“Nothing really is final until it happens”

Bhadrajee Hewage (left) is a junior from Ireland, majoring in history. He and Mahiri Mwita, lecturer in the Princeton Institute of International and Regional Studies, reflect on the 2018 PIIRS African Studies Seminar, “Ideology, Nationalism and Development: An Experimental Study in Tanzania’s (R)evolution.”
Photo: Ben Weldon


On the first day of our PIIRS African Studies Seminar, “Ideology, Nationalism and Development: An Experimental Study in Tanzania’s (R)evolution,” our professor, Mwalimu Mahiri Mwita, expressed to us his hopes and aspirations for our seminar experience — what he hoped we would learn, what he thought we would expect in Tanzania, what he believed we should encounter. And yet as he explained the syllabus, our responsibilities and the itineraries for our weekly excursions, he emphasized one key aspect of the seminar not advertised in any PIIRS brochure or explained in any pre-departure preparation meeting. “Nothing is final in this land until it happens,” he said.

Naturally, this came as a great shock to me. I confess that I applied to this seminar knowing little about Tanzania, nor the intricacies and realities that go hand in hand with experiencing life on the African continent. With a certain naïveté, I admit that what I did know about the region came from Western media coverage of the area and advertisements created by my local church parish encouraging students to volunteer with mission trips to build schools in rural parts of the region.

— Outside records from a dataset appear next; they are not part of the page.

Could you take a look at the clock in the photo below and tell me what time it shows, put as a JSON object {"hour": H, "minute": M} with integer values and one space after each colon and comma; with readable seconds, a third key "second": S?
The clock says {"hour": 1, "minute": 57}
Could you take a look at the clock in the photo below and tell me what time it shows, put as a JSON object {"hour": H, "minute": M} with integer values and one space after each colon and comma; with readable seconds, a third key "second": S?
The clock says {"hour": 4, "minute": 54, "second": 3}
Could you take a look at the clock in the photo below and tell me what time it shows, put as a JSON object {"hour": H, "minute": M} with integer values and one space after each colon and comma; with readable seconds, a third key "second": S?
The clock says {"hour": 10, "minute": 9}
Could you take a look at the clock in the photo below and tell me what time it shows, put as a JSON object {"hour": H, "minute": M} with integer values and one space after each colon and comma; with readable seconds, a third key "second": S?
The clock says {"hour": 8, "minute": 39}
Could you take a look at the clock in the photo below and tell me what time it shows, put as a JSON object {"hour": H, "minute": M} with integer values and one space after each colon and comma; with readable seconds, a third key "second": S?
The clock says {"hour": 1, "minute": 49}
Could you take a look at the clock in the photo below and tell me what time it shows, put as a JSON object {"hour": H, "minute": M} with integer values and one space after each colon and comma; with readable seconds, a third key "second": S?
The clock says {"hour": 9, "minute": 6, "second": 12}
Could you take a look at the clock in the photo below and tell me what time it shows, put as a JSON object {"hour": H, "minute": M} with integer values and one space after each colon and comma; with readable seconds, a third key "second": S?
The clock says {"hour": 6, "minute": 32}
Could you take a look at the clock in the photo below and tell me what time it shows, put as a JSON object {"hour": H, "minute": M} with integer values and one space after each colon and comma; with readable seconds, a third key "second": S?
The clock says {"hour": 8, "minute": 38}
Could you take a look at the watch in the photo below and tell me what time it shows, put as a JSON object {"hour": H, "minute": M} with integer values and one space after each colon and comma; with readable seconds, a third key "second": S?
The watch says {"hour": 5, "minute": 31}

I could not have told you about the existence of an East African technological hub set to rival California’s Silicon Valley or India’s Bengaluru, or what exactly ujamaa was and how it impacted the lives of tens of millions of people for roughly a quarter of a century. 

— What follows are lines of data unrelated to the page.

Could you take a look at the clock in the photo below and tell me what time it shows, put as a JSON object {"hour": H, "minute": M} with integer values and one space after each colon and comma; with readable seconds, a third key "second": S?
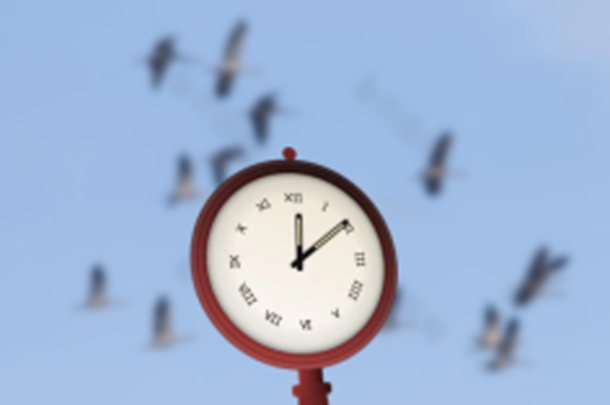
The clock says {"hour": 12, "minute": 9}
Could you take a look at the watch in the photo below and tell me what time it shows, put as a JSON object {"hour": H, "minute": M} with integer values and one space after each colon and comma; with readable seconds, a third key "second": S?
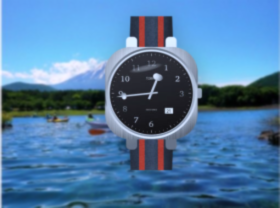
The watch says {"hour": 12, "minute": 44}
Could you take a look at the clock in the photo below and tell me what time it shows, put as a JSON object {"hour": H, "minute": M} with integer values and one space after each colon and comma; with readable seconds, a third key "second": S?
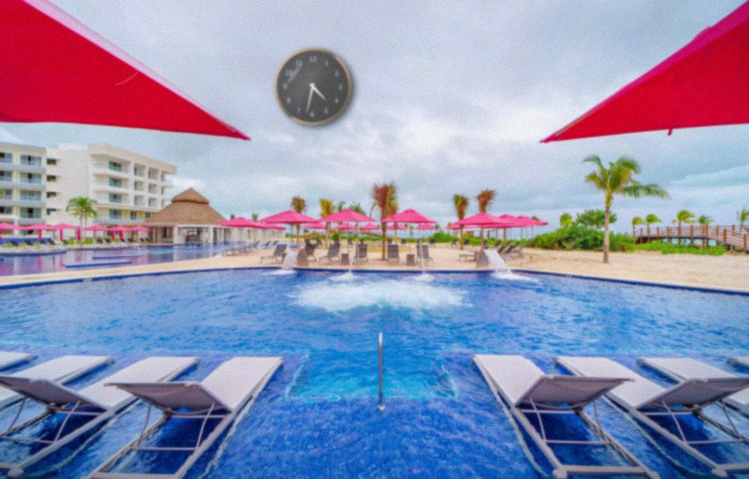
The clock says {"hour": 4, "minute": 32}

Looking back, having spent almost six weeks living in Dar es Salaam, I became so much more aware of my surroundings. Not only did I learn basics, I learned some cultural nuances, too. I can now inform you about the current state of the film and music industries in Tanzania, the fraught relationship between Zanzibar and the Tanzanian mainland, and the attitudes of Tanzanians toward closer East African political integration. Of course, spending six weeks in Tanzania in no way qualifies me to act as an expert on Tanzanian affairs, but our daily classroom discussions, volunteer work and field trips have helped me to broaden my intellectual horizons and achieve greater academic maturity. As a concentrator in the history department pursuing a certificate in South Asian studies, I would not have normally been exposed to courses addressing the far-reaching field of African studies. I am grateful for the opportunity to take this seminar through PIIRS.

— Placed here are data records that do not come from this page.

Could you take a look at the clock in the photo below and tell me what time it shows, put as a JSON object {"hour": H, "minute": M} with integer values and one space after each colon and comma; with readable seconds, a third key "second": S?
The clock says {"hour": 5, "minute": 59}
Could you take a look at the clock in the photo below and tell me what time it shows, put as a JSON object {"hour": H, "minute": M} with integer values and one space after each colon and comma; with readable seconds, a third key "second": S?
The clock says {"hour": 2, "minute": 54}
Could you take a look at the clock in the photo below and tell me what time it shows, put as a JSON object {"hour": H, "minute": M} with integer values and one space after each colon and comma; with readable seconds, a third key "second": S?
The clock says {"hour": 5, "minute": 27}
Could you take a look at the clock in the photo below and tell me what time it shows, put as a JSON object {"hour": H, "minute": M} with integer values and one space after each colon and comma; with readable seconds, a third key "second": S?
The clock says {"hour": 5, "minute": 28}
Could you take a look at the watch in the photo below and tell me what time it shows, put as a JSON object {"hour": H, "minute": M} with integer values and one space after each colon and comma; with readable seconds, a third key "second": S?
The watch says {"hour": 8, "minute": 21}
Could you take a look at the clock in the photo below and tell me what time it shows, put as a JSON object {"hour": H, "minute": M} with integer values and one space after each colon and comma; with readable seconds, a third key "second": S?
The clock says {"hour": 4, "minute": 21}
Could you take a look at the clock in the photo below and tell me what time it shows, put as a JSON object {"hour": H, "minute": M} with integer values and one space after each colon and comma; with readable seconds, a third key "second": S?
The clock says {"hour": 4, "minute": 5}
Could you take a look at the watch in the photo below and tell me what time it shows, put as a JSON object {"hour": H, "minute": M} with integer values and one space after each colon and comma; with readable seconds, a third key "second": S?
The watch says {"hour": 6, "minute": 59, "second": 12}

As an international student at Princeton, life can be challenging even at the best of times. But living in Tanzania, I was constantly placed in situations which, to my benefit, pushed me far beyond my comfort zone. For example, I had never before set foot in an orphanage, and yet volunteering at a local Islamic orphanage helped to provide me with a rich understanding of the dreams and motivations guiding the lives of Tanzania’s next generation.

Having already spent two years at Princeton, I thought that I had finally understood what it meant to learn. Yet, as this seminar has taught me, nothing really is final — until it happens.